Any method which brings consciousness to one's inner processes and mental habits is beneficial, including self-inquiry, mindfulness practices, yoga, energy work, and psychotherapy. If you remember that the goal is to no longer be at the whim of preconditioned mental habits in perceiving the world, it's easy to figure out what practices are useful toward that end by how acutely aware they make you of how little conscious control you have over your own inner processes. Anyone who's ever tried to still their mind in sitting meditation for the first time knows what I'm talking about.





This matters politically because activism without inner work is impotent.
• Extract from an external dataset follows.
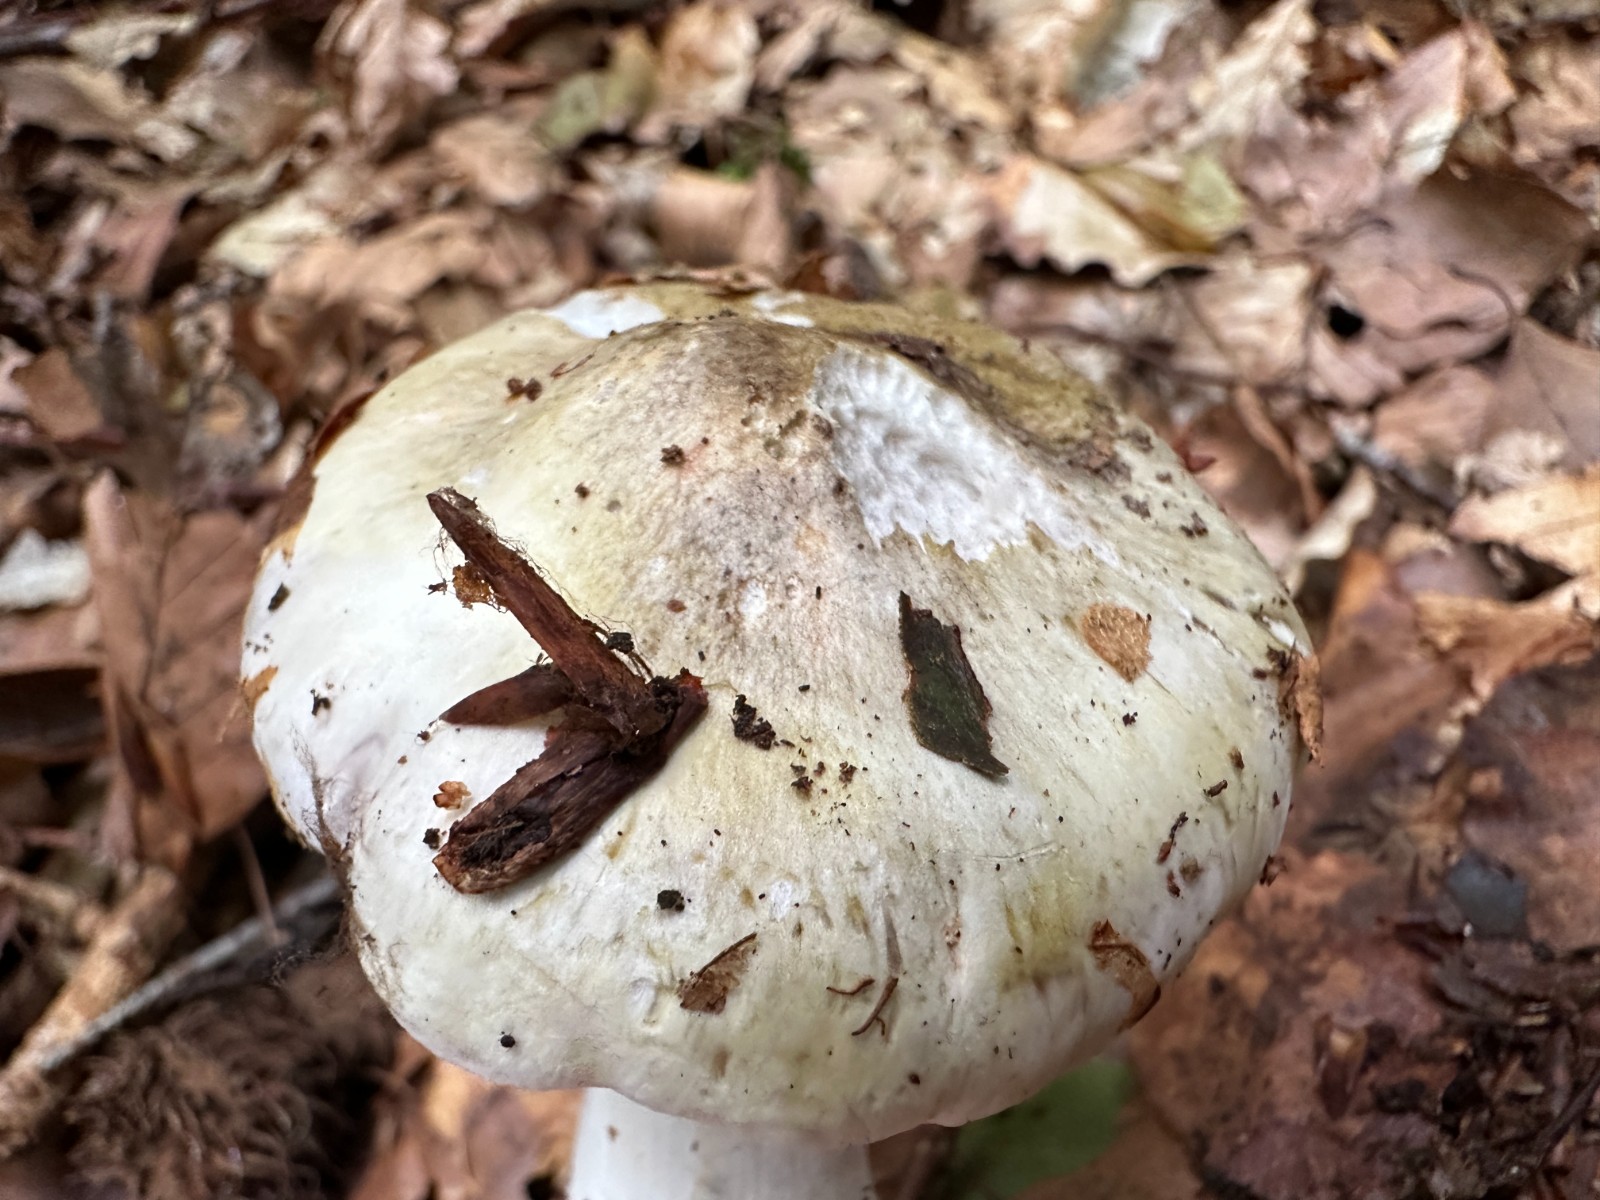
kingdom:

If you're beholden to the whims of your unexamined mental habits, any political activism you engage in will be determined by the groupthink of the people you're surrounded by (who are generally equally unconscious) and leaders who may or may not be guided by truth and compassion.


The difference between the activism of someone who has done a lot of inner work and someone who hasn't is the difference between a highly trained sniper and someone randomly firing shots in the dark. If you don't have a finely tuned inner truth compass you won't know where to push, where to pull, when to stop pulling and start pushing and vice versa, or where pushing or pulling would be a waste of energy. You won't have a clear sense of what's a worthy goal or what's just a politically convenient agenda for someone in power. You won't be able to see the gaps between the bars in the cage and know when and how to make a break for it.


No matter how well-intentioned you are, your good intentions are useless in this fight unless they are guided by cultivated wisdom. Plenty of well-intentioned people have thrown all their activism and energy into feeding into America's pernicious two-party system, into fanning the flames of Russia hysteria, into cheering for western interventionism in Syria or Iran.


No matter how intelligent you are, your intelligence is useless in this fight unless it's guided by cultivated wisdom. Plenty of highly intelligent people have poured all their cleverness into justifying neoconservative agendas, into staging coups to install brutal dictators, into creating engines of genocide.


The only thing that will enable you to use your gifts for the benefit of mankind is the guidance of clear inner wisdom, and the only way to obtain that is by buckling down, going against the grain of your unconscious habitual conditioning, and getting to work. The most compassionate thing you can do for the world is to clear your perceptual lenses of falsehood and delusion so that you can make yourself useful to it.